═════ TEXT ═════
Customize a speech model


Due to the Azure Media Services retirement announcement, Azure AI Video Indexer announces Azure AI Video Indexer features adjustments. See Changes related to Azure Media Service (AMS) retirement to understand what this means for your Azure AI Video Indexer account. See the Preparing for AMS retirement: VI update and migration guide.


Speech model customization, including pronunciation training, is only supported in Video Indexer Azure trial accounts and Resource Manager accounts. It is not supported in classic accounts. For guidance on how to update your account type at no cost, see the Update your Azure AI Video Indexer account. For guidance on using the custom language experience, see Customize a Language model.

Through Azure AI Video Indexer integration with Azure AI Speech services, a Universal Language Model is utilized as a base model that is trained with Microsoft-owned data and reflects commonly used spoken language. The base model is pretrained with dialects and phonetics representing various common domains. The base model works well in most speech recognition scenarios.
═════ INFORMATION SHOWN ═════
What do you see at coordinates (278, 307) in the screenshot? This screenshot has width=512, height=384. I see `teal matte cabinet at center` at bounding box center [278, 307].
═════
*JOBS*
(a) Answer each question from the speech model customization text:
(i) What announcement caused Azure AI Video Indexer to adjust its features?
(ii) Which account types support speech model customization?
(iii) What data is the Universal Language Model trained with?
(b) List every resource that the speech model customization text tells the reader to see.

*TASK-BY-TASK RESULTS*
(a)
(i) The Azure Media Services retirement announcement.
(ii) Video Indexer Azure trial accounts and Resource Manager accounts.
(iii) Microsoft-owned data.

(b)
- Changes related to Azure Media Service (AMS) retirement
- Preparing for AMS retirement: VI update and migration guide
- Update your Azure AI Video Indexer account
- Customize a Language model